[[ GIVEN PASSAGE open ]]

Ladies and gentlemen, thank you for standing by and welcome to the OneWater Marine Inc. Fiscal First Quarter twenty twenty Earnings Conference Call. At this time, all participants are in a listen only mode. After the speakers' presentation, there will be a question and answer session.
I am joined on the call today by Austin Singleton, OneWater Chief Executive Officer and Anthony Asplith, President and Chief Operating Officer. Before we begin, I would like to remind you that certain statements made by management in this morning's conference call regarding OneWater Marine and its operations may be considered forward looking statements under securities law and involve a number of risks and uncertainties. As a result, the company cautions you that there are a number of factors, many of which are beyond the company's control, which could cause actual results and events to differ materially from those described in the forward looking statements. Factors that might affect future results are discussed in the company's earnings release, which can be found in the Investor Relations section on the company's website and in its Form S-one and other filings with the SEC. The company disclaims any obligations or undertaking to update forward looking statements to reflect circumstances or events that occur after the date the forward looking statements are made, except as required by law.

[[ GIVEN PASSAGE closed ]]

_AIM OF THE TASK_
Copy the earnings call opening above word for word, from "Ladies and gentlemen, thank" up to and including "and answer session.".

[[ GIVEN INFORMATION open ]]

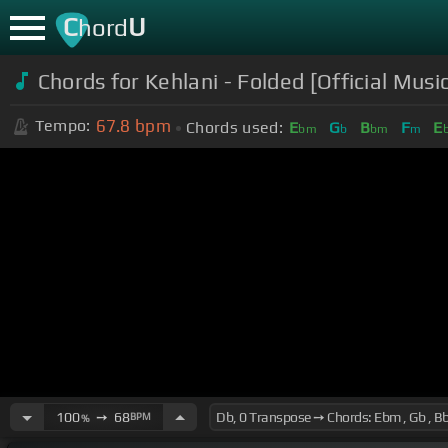
C
U
hord
Chords for
Kehlani - Folded [Official Musi
67.8
bpm
Tempo:
Chords used:
E
G
B
F
E
bm
b
bm
m
100
➙
68
BPM
%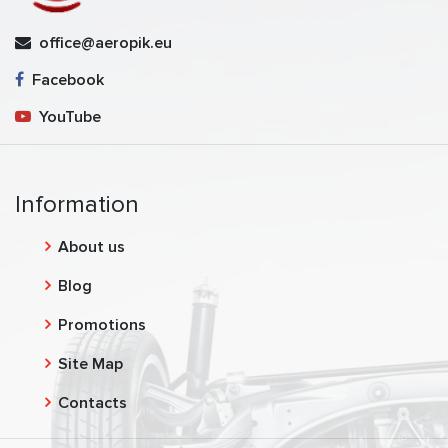
office@aeropik.eu
Facebook
YouTube
Information
About us
Blog
Promotions
Site Map
Contacts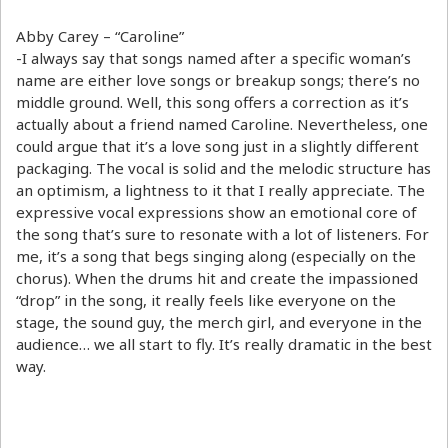
Abby Carey – “Caroline”
-I always say that songs named after a specific woman’s
name are either love songs or breakup songs; there’s no
middle ground. Well, this song offers a correction as it’s
actually about a friend named Caroline. Nevertheless, one
could argue that it’s a love song just in a slightly different
packaging. The vocal is solid and the melodic structure has
an optimism, a lightness to it that I really appreciate. The
expressive vocal expressions show an emotional core of
the song that’s sure to resonate with a lot of listeners. For
me, it’s a song that begs singing along (especially on the
chorus). When the drums hit and create the impassioned
“drop” in the song, it really feels like everyone on the
stage, the sound guy, the merch girl, and everyone in the
audience… we all start to fly. It’s really dramatic in the best
way.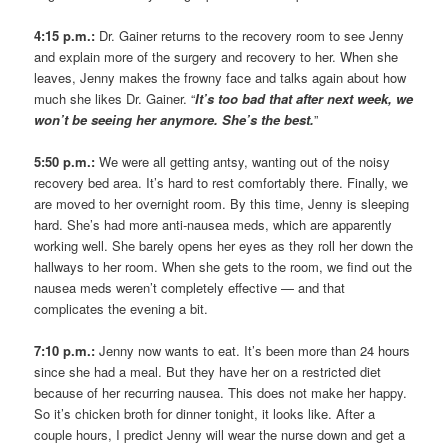
4:15 p.m.:
Dr. Gainer returns to the recovery room to see Jenny
and explain more of the surgery and recovery to her. When she
leaves, Jenny makes the frowny face and talks again about how
much she likes Dr. Gainer. “
It’s too bad that after next week, we
won’t be seeing her anymore. She’s the best.
”
5:50 p.m.:
We were all getting antsy, wanting out of the noisy
recovery bed area. It’s hard to rest comfortably there. Finally, we
are moved to her overnight room. By this time, Jenny is sleeping
hard. She’s had more anti-nausea meds, which are apparently
working well. She barely opens her eyes as they roll her down the
hallways to her room. When she gets to the room, we find out the
nausea meds weren’t completely effective — and that
complicates the evening a bit.
7:10 p.m.:
Jenny now wants to eat. It’s been more than 24 hours
since she had a meal. But they have her on a restricted diet
because of her recurring nausea. This does not make her happy.
So it’s chicken broth for dinner tonight, it looks like. After a
couple hours, I predict Jenny will wear the nurse down and get a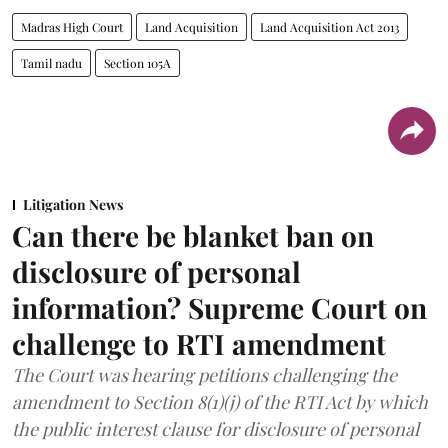
Madras High Court
Land Acquisition
Land Acquisition Act 2013
Tamil nadu
Section 105A
Litigation News
Can there be blanket ban on
disclosure of personal
information? Supreme Court on
challenge to RTI amendment
The Court was hearing petitions challenging the
amendment to Section 8(1)(j) of the RTI Act by which
the public interest clause for disclosure of personal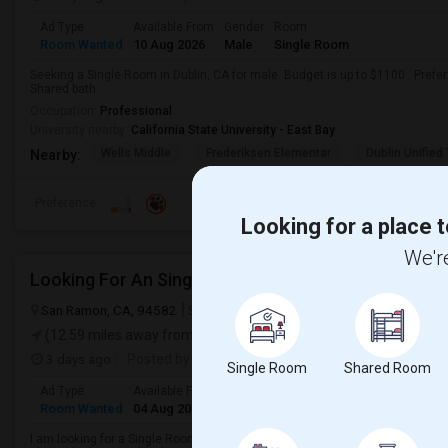
Ad Type
Available From
Gender
Room
Room Wanted
10 Aug 2026
Male
Single Room
Seeking a Single Room in Dublin, CA for male. Budget is up to $1100 . Pref
Shared bath.
Occupation:
Professional
University nearby:
California State University - East Bay
Wells Middle
Frederiksen Elementar
Dublin Unified
Nearby:
Preference
Looking for a place t
We're
Looking For An Single Room In San Ramon, CA
San Ramon, CA, 94582
San Ramon, CA
Contra Costa County
Vie
(12.59 miles away from landmark)
3 days ago
Posted by
: Mohit Patni
Single Room
Shared Room
Ad Type
Available From
Gender
Room
Room Wanted
04 Aug 2026
Male
Single Room
I am looking for a Single Room in San Ramon, CA. My budget is around $1800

[[ GIVEN INFORMATION closed ]]

_RESPONSE TO THE TASK_
Ladies and gentlemen, thank you for standing by and welcome to the OneWater Marine Inc. Fiscal First Quarter twenty twenty Earnings Conference Call. At this time, all participants are in a listen only mode. After the speakers' presentation, there will be a question and answer session.